→ **EXERCISE DESCRIPTION**
Repeat each of the items below word for word, in the order they appear.

(Saved data entries)
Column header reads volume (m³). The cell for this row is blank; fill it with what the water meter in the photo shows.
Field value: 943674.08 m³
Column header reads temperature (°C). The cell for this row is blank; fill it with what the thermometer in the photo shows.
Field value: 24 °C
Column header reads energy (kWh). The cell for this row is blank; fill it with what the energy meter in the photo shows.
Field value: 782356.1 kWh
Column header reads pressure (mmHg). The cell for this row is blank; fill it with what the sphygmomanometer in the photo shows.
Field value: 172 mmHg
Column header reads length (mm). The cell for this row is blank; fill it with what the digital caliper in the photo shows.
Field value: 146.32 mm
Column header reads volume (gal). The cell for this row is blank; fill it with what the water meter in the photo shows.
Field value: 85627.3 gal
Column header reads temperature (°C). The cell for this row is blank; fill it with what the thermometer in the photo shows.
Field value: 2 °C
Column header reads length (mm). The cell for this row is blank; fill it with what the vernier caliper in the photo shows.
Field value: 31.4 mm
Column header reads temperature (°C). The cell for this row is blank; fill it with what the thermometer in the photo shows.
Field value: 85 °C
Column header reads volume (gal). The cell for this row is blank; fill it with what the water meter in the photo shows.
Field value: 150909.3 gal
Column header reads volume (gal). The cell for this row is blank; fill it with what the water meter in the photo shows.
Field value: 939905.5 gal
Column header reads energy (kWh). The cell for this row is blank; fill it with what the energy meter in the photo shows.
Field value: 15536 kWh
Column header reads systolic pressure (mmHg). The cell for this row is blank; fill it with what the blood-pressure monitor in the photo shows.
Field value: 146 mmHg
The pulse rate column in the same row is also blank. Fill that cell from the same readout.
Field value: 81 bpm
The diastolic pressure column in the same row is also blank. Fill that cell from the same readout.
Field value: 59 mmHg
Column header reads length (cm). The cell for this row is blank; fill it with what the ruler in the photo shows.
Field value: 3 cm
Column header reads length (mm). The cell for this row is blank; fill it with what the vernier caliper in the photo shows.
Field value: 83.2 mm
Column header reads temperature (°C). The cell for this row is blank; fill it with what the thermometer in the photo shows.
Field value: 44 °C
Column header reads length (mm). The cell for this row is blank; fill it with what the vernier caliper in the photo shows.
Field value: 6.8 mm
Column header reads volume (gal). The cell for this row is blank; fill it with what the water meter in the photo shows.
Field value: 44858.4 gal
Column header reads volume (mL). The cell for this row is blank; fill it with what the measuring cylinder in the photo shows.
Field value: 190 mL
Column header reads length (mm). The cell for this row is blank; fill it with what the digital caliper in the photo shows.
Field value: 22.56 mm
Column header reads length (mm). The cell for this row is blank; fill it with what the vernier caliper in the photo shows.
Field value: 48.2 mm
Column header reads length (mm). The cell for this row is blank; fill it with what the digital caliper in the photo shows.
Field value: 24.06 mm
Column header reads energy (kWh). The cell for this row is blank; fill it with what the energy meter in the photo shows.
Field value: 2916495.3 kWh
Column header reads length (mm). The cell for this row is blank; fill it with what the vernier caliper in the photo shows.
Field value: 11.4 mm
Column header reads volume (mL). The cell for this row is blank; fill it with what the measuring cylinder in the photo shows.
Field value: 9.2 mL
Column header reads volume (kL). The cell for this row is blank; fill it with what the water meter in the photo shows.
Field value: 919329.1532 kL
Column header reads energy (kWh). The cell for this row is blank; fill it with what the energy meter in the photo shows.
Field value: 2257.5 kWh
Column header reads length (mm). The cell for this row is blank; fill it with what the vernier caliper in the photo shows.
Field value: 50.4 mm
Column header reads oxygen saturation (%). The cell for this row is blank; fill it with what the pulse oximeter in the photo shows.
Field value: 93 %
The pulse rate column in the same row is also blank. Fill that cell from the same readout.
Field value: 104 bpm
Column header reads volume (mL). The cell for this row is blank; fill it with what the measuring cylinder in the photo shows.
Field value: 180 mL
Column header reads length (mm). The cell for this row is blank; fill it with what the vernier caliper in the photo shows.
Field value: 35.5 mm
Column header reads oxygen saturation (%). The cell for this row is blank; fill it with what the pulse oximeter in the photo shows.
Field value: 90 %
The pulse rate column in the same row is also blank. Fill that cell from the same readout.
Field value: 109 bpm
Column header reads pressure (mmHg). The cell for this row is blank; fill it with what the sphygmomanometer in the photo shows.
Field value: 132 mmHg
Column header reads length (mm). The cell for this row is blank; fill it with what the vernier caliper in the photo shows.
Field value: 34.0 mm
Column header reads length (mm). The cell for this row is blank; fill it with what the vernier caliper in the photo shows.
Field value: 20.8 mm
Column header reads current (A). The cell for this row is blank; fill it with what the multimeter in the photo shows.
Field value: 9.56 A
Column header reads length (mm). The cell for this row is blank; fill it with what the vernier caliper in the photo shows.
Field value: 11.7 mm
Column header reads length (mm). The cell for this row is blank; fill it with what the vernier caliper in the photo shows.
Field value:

→ **OUTPUT**
Column header reads volume (m³). The cell for this row is blank; fill it with what the water meter in the photo shows.
Field value: 943674.08 m³
Column header reads temperature (°C). The cell for this row is blank; fill it with what the thermometer in the photo shows.
Field value: 24 °C
Column header reads energy (kWh). The cell for this row is blank; fill it with what the energy meter in the photo shows.
Field value: 782356.1 kWh
Column header reads pressure (mmHg). The cell for this row is blank; fill it with what the sphygmomanometer in the photo shows.
Field value: 172 mmHg
Column header reads length (mm). The cell for this row is blank; fill it with what the digital caliper in the photo shows.
Field value: 146.32 mm
Column header reads volume (gal). The cell for this row is blank; fill it with what the water meter in the photo shows.
Field value: 85627.3 gal
Column header reads temperature (°C). The cell for this row is blank; fill it with what the thermometer in the photo shows.
Field value: 2 °C
Column header reads length (mm). The cell for this row is blank; fill it with what the vernier caliper in the photo shows.
Field value: 31.4 mm
Column header reads temperature (°C). The cell for this row is blank; fill it with what the thermometer in the photo shows.
Field value: 85 °C
Column header reads volume (gal). The cell for this row is blank; fill it with what the water meter in the photo shows.
Field value: 150909.3 gal
Column header reads volume (gal). The cell for this row is blank; fill it with what the water meter in the photo shows.
Field value: 939905.5 gal
Column header reads energy (kWh). The cell for this row is blank; fill it with what the energy meter in the photo shows.
Field value: 15536 kWh
Column header reads systolic pressure (mmHg). The cell for this row is blank; fill it with what the blood-pressure monitor in the photo shows.
Field value: 146 mmHg
The pulse rate column in the same row is also blank. Fill that cell from the same readout.
Field value: 81 bpm
The diastolic pressure column in the same row is also blank. Fill that cell from the same readout.
Field value: 59 mmHg
Column header reads length (cm). The cell for this row is blank; fill it with what the ruler in the photo shows.
Field value: 3 cm
Column header reads length (mm). The cell for this row is blank; fill it with what the vernier caliper in the photo shows.
Field value: 83.2 mm
Column header reads temperature (°C). The cell for this row is blank; fill it with what the thermometer in the photo shows.
Field value: 44 °C
Column header reads length (mm). The cell for this row is blank; fill it with what the vernier caliper in the photo shows.
Field value: 6.8 mm
Column header reads volume (gal). The cell for this row is blank; fill it with what the water meter in the photo shows.
Field value: 44858.4 gal
Column header reads volume (mL). The cell for this row is blank; fill it with what the measuring cylinder in the photo shows.
Field value: 190 mL
Column header reads length (mm). The cell for this row is blank; fill it with what the digital caliper in the photo shows.
Field value: 22.56 mm
Column header reads length (mm). The cell for this row is blank; fill it with what the vernier caliper in the photo shows.
Field value: 48.2 mm
Column header reads length (mm). The cell for this row is blank; fill it with what the digital caliper in the photo shows.
Field value: 24.06 mm
Column header reads energy (kWh). The cell for this row is blank; fill it with what the energy meter in the photo shows.
Field value: 2916495.3 kWh
Column header reads length (mm). The cell for this row is blank; fill it with what the vernier caliper in the photo shows.
Field value: 11.4 mm
Column header reads volume (mL). The cell for this row is blank; fill it with what the measuring cylinder in the photo shows.
Field value: 9.2 mL
Column header reads volume (kL). The cell for this row is blank; fill it with what the water meter in the photo shows.
Field value: 919329.1532 kL
Column header reads energy (kWh). The cell for this row is blank; fill it with what the energy meter in the photo shows.
Field value: 2257.5 kWh
Column header reads length (mm). The cell for this row is blank; fill it with what the vernier caliper in the photo shows.
Field value: 50.4 mm
Column header reads oxygen saturation (%). The cell for this row is blank; fill it with what the pulse oximeter in the photo shows.
Field value: 93 %
The pulse rate column in the same row is also blank. Fill that cell from the same readout.
Field value: 104 bpm
Column header reads volume (mL). The cell for this row is blank; fill it with what the measuring cylinder in the photo shows.
Field value: 180 mL
Column header reads length (mm). The cell for this row is blank; fill it with what the vernier caliper in the photo shows.
Field value: 35.5 mm
Column header reads oxygen saturation (%). The cell for this row is blank; fill it with what the pulse oximeter in the photo shows.
Field value: 90 %
The pulse rate column in the same row is also blank. Fill that cell from the same readout.
Field value: 109 bpm
Column header reads pressure (mmHg). The cell for this row is blank; fill it with what the sphygmomanometer in the photo shows.
Field value: 132 mmHg
Column header reads length (mm). The cell for this row is blank; fill it with what the vernier caliper in the photo shows.
Field value: 34.0 mm
Column header reads length (mm). The cell for this row is blank; fill it with what the vernier caliper in the photo shows.
Field value: 20.8 mm
Column header reads current (A). The cell for this row is blank; fill it with what the multimeter in the photo shows.
Field value: 9.56 A
Column header reads length (mm). The cell for this row is blank; fill it with what the vernier caliper in the photo shows.
Field value: 11.7 mm
Column header reads length (mm). The cell for this row is blank; fill it with what the vernier caliper in the photo shows.
Field value:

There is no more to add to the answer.